- Pharmacy operations are becoming an increasingly important part of grocers’ business strategies, according to Drug Store News. The number of supermarkets pharmacies is growing, as are dollar sales and the department’s overall share of retail prescriptions filled, data shows. Albertsons’ acquisition of Rite Aid, DSN writes, is just the latest example of how highly grocers value the health benefits and increased sales pharmacy can provide.
- Supermarket pharmacies are set to benefit from the growing connection between food and medicine. Grocery stores are also delivering top-notch customer service in order to solidify shopper loyalty. According to the J.D. Power 2017 U.S. Pharmacy Study, supermarket pharmacies led all pharmacy channels in customer satisfaction.
- But high costs, staffing challenges and the complexities of the work could be keeping grocers from fully capitalizing on the opportunity in pharmacy, according to Drug Store News.
The benefits of a supermarket pharmacy extend well beyond the department itself. As a health destination, it can boost customer loyalty and attract valuable customers into stores. According to industry consultant Gary Ellis, every new prescription filled translates to $43 in additional sales across other departments.

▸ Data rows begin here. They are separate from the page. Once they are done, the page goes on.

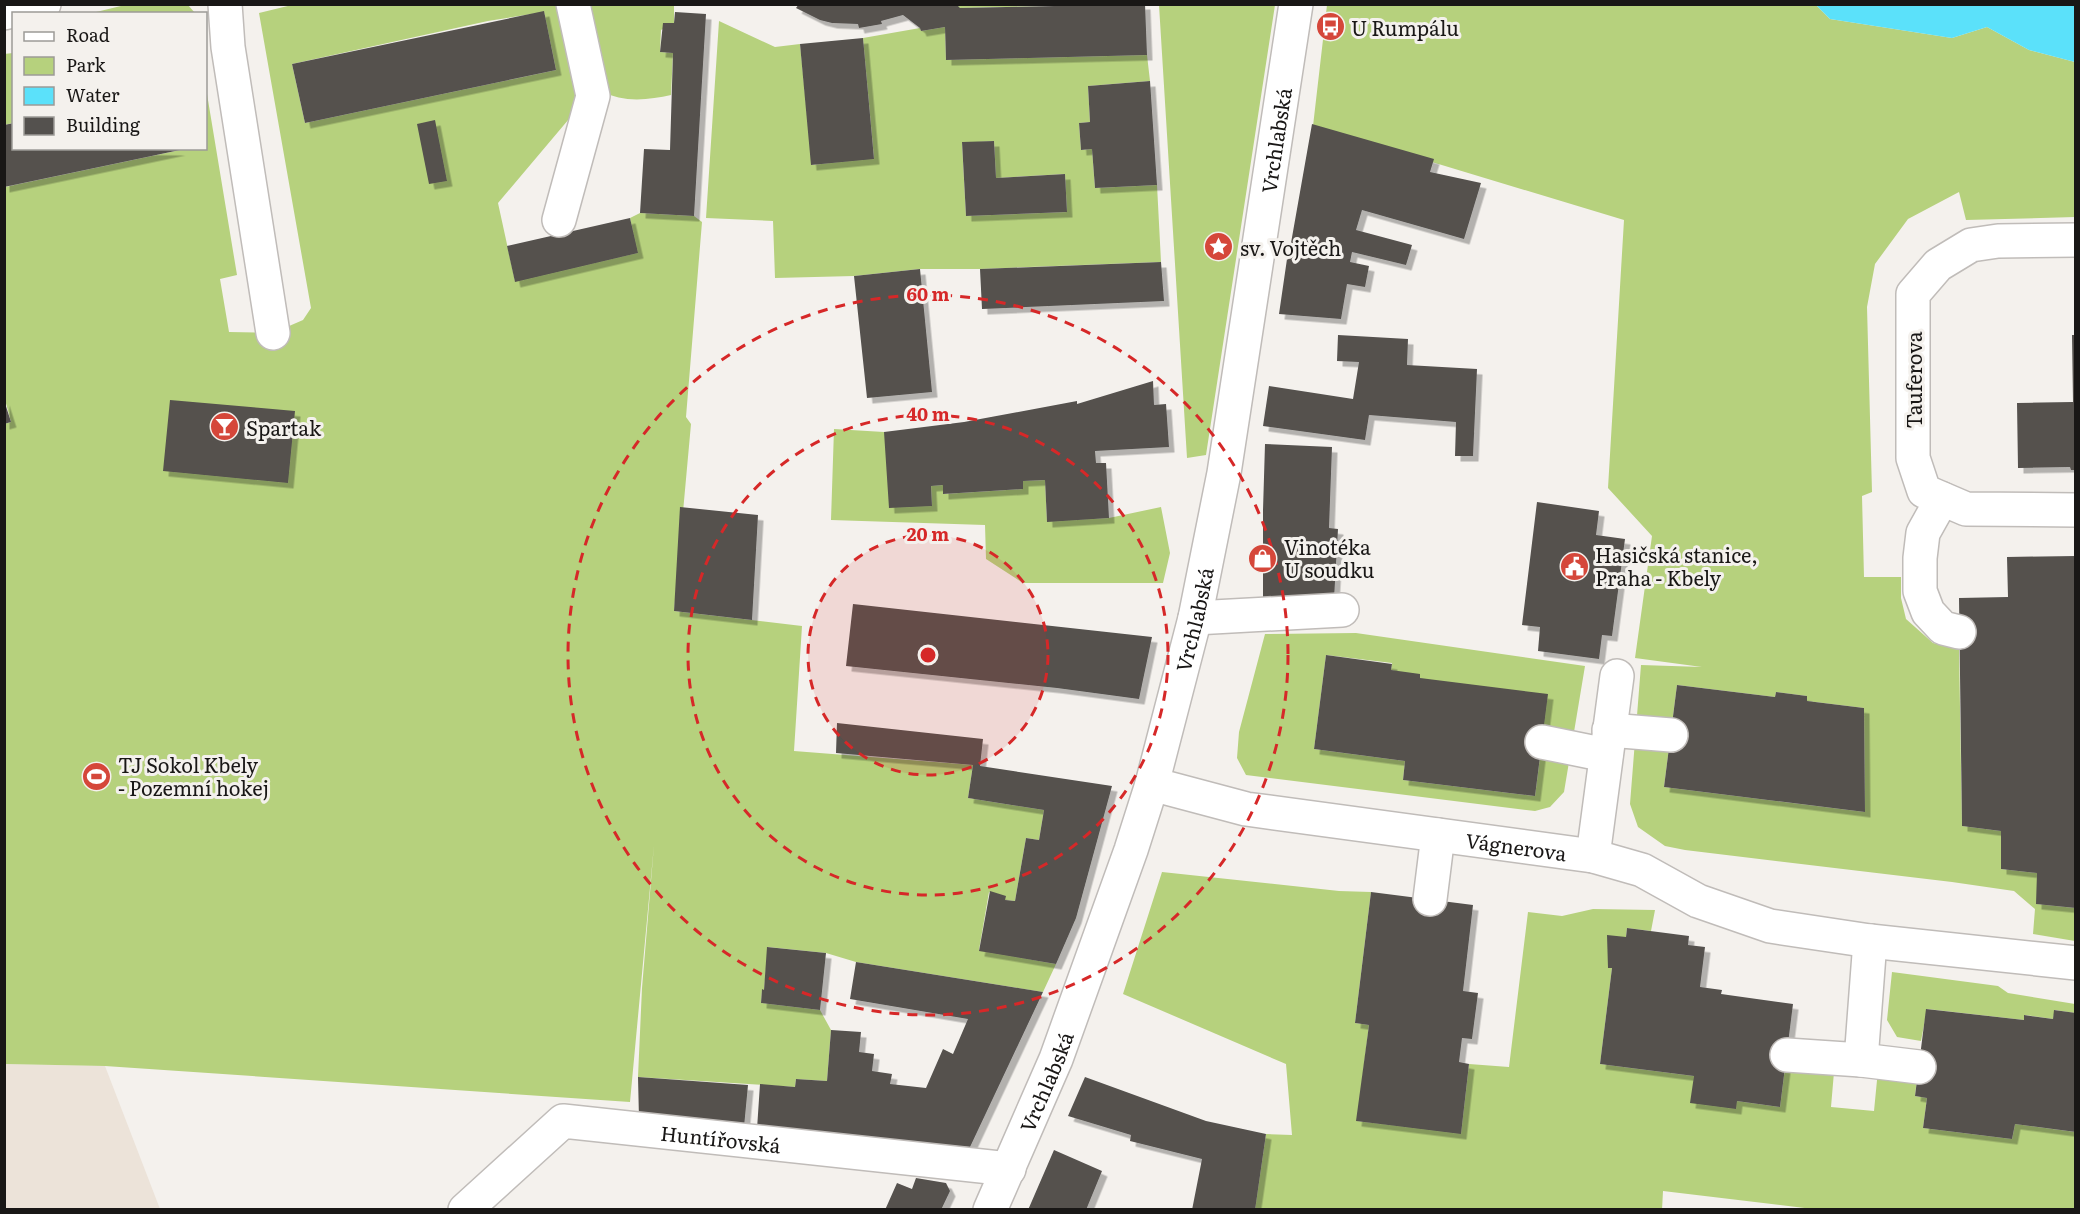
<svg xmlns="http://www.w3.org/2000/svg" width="2080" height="1214" font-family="Literata,serif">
<defs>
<filter id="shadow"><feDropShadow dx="5.5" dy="5.5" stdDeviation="0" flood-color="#0004"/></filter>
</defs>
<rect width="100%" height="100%" fill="#f4f1ed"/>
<path fill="#ece3d9" d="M5,1064L105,1066L160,1209H5Z"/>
<path fill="#b6d17d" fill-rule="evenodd" d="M296,4L562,5L577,80L574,113L498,203L515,281L637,253L630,218L640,213L694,216L702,222L686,417L691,424L674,611L802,626L794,751L973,765L968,798L1044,810L1039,840L1026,838L1015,901L1005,900L989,892L979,950L1056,964L1043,992L856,962L826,953L768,947L764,990H762L761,1003L820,1010L831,1030L827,1081L796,1079L795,1087L638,1077L642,988L654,845L630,1102L105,1066L5,1064L4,424L11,422L4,396L5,187L185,149L206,148V88L237,275L220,279L229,332L273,333L303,320L311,308L259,13ZM544,12L556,70L305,123L292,64L488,21Z
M125,5H188L195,13H92Z
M589,5H674V23L661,30L660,52L673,53L671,95C649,100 622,103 602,91Z
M956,5H1089L960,8Z
M1159,5H1275L1206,455L1187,458Z
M1327,5H1816L1830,19L1952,38L1987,27L2029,50L2075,62V217L1966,220L1959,192L1908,219L1875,264L1867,307L1872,492L1862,496L1864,577H1901V598L1906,619L1933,643L1959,648L1962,826L2001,831V869L2037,873V904L2075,908V941L2033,934L2035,909L2014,891L1952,882L1685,850L1665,846L1638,827L1630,804L1641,665L1702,667L1635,658L1652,536L1608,488L1624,220L1313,126ZM1677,685L1775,697L1776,692L1807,696V701L1864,708L1865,812L1664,787Z
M719,21L775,47L800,44L812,165L874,158L863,38L920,28L921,31L945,27L946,60L1147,55L1150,81L1088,86L1090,122L1079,123L1081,150L1092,149L1095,188L1157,185L1161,262L980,269H920L854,276L775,278L773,221L706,218ZM994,141L996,178L1065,174L1067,212L966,216L962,143Z
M13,53V123L4,125V54Z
M834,429L884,432L932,506L931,486L943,485L944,494L1023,489V481L1045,480L1047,521L1109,518L1161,507L1170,553L1163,583H1023L986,559L985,525L831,520Z
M1356,633L1585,666L1564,792L1550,807L1535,811L1246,775L1237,758L1239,732L1265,634ZM1326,655L1392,663L1391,670L1420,678L1542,742L1535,796L1403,780L1405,761L1314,749Z
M1162,872L1339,891L1371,892L1355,1023L1369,1025L1357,1121L1461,1133L1469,1064L1509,1067L1528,912L1562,916L1593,909L1655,910L1651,931L1627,928L1626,937L1608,968H1612L1600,1064L1694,1076L1737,1101L1780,1107L1784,1075L1787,1065L1834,1072L1831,1107L1874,1111L1878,1070L1917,1078L1915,1096L1927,1098L1923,1128L2012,1139L2015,1124L2075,1132V1209L1821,1210L1663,1191L1662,1210L1255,1209L1266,1134L1292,1135L1286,1064L1123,994Z
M1892,972L1998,986L2008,993L2075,1004V1013L2055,1010L2053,1019L2025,1015L2024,1020L1927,1009L1921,1041L1897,1037L1887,1020Z"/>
<path fill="#5be1fa" d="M1816,5H2075V62L2029,50L1987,27L1952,38L1830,19Z"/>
<path fill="#54514e" filter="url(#shadow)" d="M799,4H956L960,8L1145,4L1147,55L946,60L945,27L921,31L920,28L903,15L881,21L882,24L859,28L858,24L832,23L820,20L796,8Z
M544,11L556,70L305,123L292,64Z
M675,12L706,14L694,216L640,213L644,149L670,150L673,53L660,52L663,23H674Z
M863,38L874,159L811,165L800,44Z
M1150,81L1157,185L1095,188L1092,149L1081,150L1079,123L1090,122L1088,86Z
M435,120L447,181L429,184L417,124Z
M14,123V148L180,150L4,187V125Z
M1312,124L1434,159L1430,172L1481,183L1464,239L1362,210L1356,230L1412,245L1406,265L1352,252L1350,262L1369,266L1365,287L1347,284L1341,319L1279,314L1287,259L1288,260Z
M994,141L996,178L1065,174L1067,212L966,216L962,142Z
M630,218L638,253L515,282L507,246Z
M1161,262L1164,301L982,309L980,269Z
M920,269L932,392L867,398L854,276Z
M1338,335L1408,339L1407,365L1477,369L1473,456H1455L1456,422L1369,415L1365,440L1263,426L1269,386L1353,399L1359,362L1337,361Z
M2072,335H2076V470H2071L2070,467L2018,468L2017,403L2073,402Z
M1153,381L1154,405L1166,404L1169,447L1095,451L1096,463H1106L1109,518L1047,522L1045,480L1023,481V489L943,494V485L931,486L932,506L889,508L884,432L964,422L1077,401V404Z
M4,400L11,422L4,424Z
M170,400L295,411L288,483L163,471Z
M1265,444L1332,447L1329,528L1338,529L1334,599L1263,598V510Z
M1537,502L1599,511L1596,535L1625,539L1612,636L1602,635L1599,659L1538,651L1540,627L1522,625Z
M680,507L758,515L752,620L674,611Z
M2076,556V908L2036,904L2037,873L2001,869V831L1962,826L1959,598L2008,597L2007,557Z
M853,604L1152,637L1139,699L1057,688L846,666Z
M1326,655L1392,664L1391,670L1420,674V678L1548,694L1535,796L1403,780L1405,761L1314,749Z
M1677,685L1775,697L1776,692L1807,696V701L1864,708L1865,812L1664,787Z
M837,723L983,739L980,766L1112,786L1076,918L1056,964L979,951L990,891L1006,896L1005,900L1015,901L1026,838L1039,840L1044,810L968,798L973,765L836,753Z
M1371,892L1473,905L1463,991L1478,993L1472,1039L1462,1038L1459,1062L1469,1064L1461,1134L1356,1121L1369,1025L1355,1023Z
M1627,928L1689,936L1688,945L1705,947L1700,987L1722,990L1721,994L1793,1004L1780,1107L1737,1101L1736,1109L1690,1103L1694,1076L1600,1064L1612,968H1608L1607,935L1626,937Z
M767,947L826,953L820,1010L761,1003L762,989L764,990Z
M856,962L1043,992L970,1147L757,1129L760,1084L795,1087L796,1079L827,1081L831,1030L861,1032L859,1052L874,1054L872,1071L892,1074L890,1084L926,1088L943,1049L953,1054L968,1019L850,999Z
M1926,1009L2024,1020V1015L2053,1019L2054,1010L2076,1013V1132L2015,1124L2012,1139L1923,1128L1927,1098L1915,1096Z
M638,1077L748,1085L744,1127L639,1119Z
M1085,1077L1206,1121L1266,1134L1255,1210H1192L1202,1159L1130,1141L1131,1135L1068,1116Z
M1054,1150L1102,1171L1086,1210H1028Z
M916,1178L946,1183L950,1191L941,1210H885L897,1183L912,1189Z"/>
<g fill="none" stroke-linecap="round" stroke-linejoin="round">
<defs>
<g id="minor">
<path d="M225,4L228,47L273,333"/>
<path d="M4,13L44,4"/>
<path d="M559,220L593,96L573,4"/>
<path d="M2076,240L1998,241L1971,245L1938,265L1913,294V458L1924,491L1966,509L2076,510"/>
<path d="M1942,499L1923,533L1920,558V591L1928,612L1943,628L1959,632"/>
<path d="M1195,618L1342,610"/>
<path d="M1609,730L1671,735"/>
<path d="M1542,742L1606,755"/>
<path id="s1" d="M1152,784L1246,809L1593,856L1642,870L1698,901L1770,926L1870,941L2076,963"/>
<path d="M1593,856L1617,676"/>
<path d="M1430,899L1438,835"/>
<path d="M1787,1055L1861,1060L1870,941"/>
<path d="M1861,1060L1919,1067"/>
<path id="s2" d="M465,1210L563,1121L1009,1169"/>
<path id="s3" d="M990,1210L1056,1059L1131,850L1152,784L1195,618L1224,473L1296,4"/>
</g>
</defs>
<use href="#minor" stroke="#c0bcb9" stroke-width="36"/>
<use href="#minor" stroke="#fff" stroke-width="33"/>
</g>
<circle cx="928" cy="655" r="120" fill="#d62828" fill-opacity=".12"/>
<g fill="none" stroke="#d62828" stroke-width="3" stroke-dasharray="10 8">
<circle cx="928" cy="655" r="120"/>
<circle cx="928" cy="655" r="240"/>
<circle cx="928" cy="655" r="360"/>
</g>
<defs>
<symbol id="bus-disc" viewBox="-11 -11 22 22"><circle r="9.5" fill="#d5473a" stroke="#f4f1ed"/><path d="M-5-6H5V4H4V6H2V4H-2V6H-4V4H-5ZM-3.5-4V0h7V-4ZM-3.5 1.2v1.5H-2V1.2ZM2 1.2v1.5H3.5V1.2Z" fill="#fff"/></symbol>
<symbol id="sight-disc" viewBox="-11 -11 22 22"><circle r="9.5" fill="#d5473a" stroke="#f4f1ed"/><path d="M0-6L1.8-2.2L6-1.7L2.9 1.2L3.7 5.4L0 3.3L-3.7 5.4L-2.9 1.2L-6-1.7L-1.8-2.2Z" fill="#fff"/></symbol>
<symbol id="bar-disc" viewBox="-11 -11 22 22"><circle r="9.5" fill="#d5473a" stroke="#f4f1ed"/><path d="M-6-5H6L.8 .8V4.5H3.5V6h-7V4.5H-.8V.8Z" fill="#fff"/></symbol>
<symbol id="shop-disc" viewBox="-11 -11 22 22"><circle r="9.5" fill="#d5473a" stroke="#f4f1ed"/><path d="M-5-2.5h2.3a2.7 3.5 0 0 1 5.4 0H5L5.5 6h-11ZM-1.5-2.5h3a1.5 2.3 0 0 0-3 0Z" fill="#fff"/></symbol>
<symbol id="civic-disc" viewBox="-11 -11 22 22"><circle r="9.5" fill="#d5473a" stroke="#f4f1ed"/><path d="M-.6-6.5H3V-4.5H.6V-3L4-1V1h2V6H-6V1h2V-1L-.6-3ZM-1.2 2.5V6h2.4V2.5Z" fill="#fff"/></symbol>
<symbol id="stadium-disc" viewBox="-11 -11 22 22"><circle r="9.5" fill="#d5473a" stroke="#f4f1ed"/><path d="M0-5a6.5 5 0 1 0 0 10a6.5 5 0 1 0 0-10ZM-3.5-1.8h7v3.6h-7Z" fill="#fff"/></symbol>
</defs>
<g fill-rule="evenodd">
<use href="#bus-disc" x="1314" y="10" width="33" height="33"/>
<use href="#sight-disc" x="1202" y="230" width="33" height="33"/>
<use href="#bar-disc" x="208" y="410" width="33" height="33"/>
<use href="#shop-disc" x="1246" y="542" width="33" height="33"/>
<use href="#civic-disc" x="1558" y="550" width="33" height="33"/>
<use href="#stadium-disc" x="80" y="760" width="33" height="33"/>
</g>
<g text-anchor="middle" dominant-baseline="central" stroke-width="6" stroke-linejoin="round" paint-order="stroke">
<g font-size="20" fill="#191716" stroke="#f4f1ed" text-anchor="start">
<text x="1351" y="27">U Rumpálu</text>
<text x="1240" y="247">sv. Vojtěch</text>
<text x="246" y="427">Spartak</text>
<text x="1284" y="546">Vinotéka<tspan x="1284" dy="23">U soudku</tspan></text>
<text x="1595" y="554">Hasičská stanice,<tspan x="1595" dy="23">Praha - Kbely</tspan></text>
<text x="118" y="764">TJ Sokol Kbely<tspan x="118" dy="23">- Pozemní hokej</tspan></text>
</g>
<g font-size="20" fill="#191716" stroke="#f4f1ed">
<text stroke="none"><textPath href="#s3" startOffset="1112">Vrchlabská</textPath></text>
<text transform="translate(1913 380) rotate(-90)">Tauferova</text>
<text stroke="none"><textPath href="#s3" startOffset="626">Vrchlabská</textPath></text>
<text stroke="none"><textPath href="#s1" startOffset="370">Vágnerova</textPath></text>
<text stroke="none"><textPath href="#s3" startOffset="140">Vrchlabská</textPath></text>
<text stroke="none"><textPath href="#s2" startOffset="291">Huntířovská</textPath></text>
</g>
</g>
<circle cx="928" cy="655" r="9" fill="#d62828" stroke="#f4f1ed" stroke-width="3"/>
<g font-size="18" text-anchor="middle" font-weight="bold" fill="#d62828" stroke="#f4f1ed" stroke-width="6" stroke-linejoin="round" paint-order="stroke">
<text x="928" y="301">60 m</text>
<text x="928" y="421">40 m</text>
<text x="928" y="541">20 m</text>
</g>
<rect width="2080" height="1214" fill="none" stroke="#191716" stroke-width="12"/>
<rect x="12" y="12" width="195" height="138" fill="#f4f1ed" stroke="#9c9a97" stroke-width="1.5"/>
<rect x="24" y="32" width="30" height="9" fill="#ffffff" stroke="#9c9a97" stroke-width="1.5"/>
<text x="66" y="42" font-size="18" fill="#191716">Road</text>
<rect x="24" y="57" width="30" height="18" fill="#b6d17d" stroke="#9c9a97" stroke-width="1.5"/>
<text x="66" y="72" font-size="18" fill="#191716">Park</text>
<rect x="24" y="87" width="30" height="18" fill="#5be1fa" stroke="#9c9a97" stroke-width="1.5"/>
<text x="66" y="102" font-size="18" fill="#191716">Water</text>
<rect x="24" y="117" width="30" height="18" fill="#54514e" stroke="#9c9a97" stroke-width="1.5"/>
<text x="66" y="132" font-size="18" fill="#191716">Building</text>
</svg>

As consumers look to eat healthier and grocers amp up their selection of fresh produce, better-for-you meals and other selections, the pharmacy becomes a natural extension of a grocer’s core mission — and not just an outpost for filling prescriptions. This is why retailers are working hard to make their pharmacies even more visible, and to tie them together with their other food and health offerings. As Drug Store News points out, Hy-Vee positions its pharmacy, store clinic and store dietitian in close proximity to one another, and employs health concierges to guide customers to the appropriate service.
Further strengthening supermarket pharmacies’ positioning is the growing connection both consumers and the medical community are making between food and medicine. Medical schools like Loma Linda University in California offer training in “lifestyle medicine,” which emphasizes food choices in disease prevention. Doctors these days are likely to recommend fresh produce, lean meats and grains in addition to prescribing medication. NPR recently highlighted a “Shop with a Doc” program where physicians offer to walk the grocery aisles with consumers, pointing out healthful selections.
Albertsons’ Rite Aid purchase, which is expected to finalize this summer, is a testament to the growing importance of pharmacy to grocers. With that deal, Albertsons gains valuable pharmacy systems and expertise that it can bring into its stores.
Other grocers are hiring away pharmacists and focusing on additional services and technology. Schnucks has installed cardiovascular health kiosks in 95 of its pharmacies, while Publix recently partnered with a Florida healthcare system to provide in-store "telehealth" rooms where customers can connect with off-site doctors and other treatment providers. Wegmans, a leading northeast grocer, just added health kiosks that gather information like body-mass index and blood pressure, and send data to store pharmacists.
To fully leverage a pharmacy’s capabilities, retailers have to manage costs and effectively promote the department. They also need to make their pharmacists visible to customers. Supervalu, for one, recently offered 90-minute store tours with pharmacists and store dietitians.
The Food Marketing Institute found that pharmacy sales account for around 3% of grocery store sales, or about 6% to 9% of store revenues for chains with a heavier pharmacy presence such as Kroger, Albertsons and Publix. Grocers will look to increase those percentages, but clearly the true value of pharmacy lies in its ability to establish retailers as health destinations.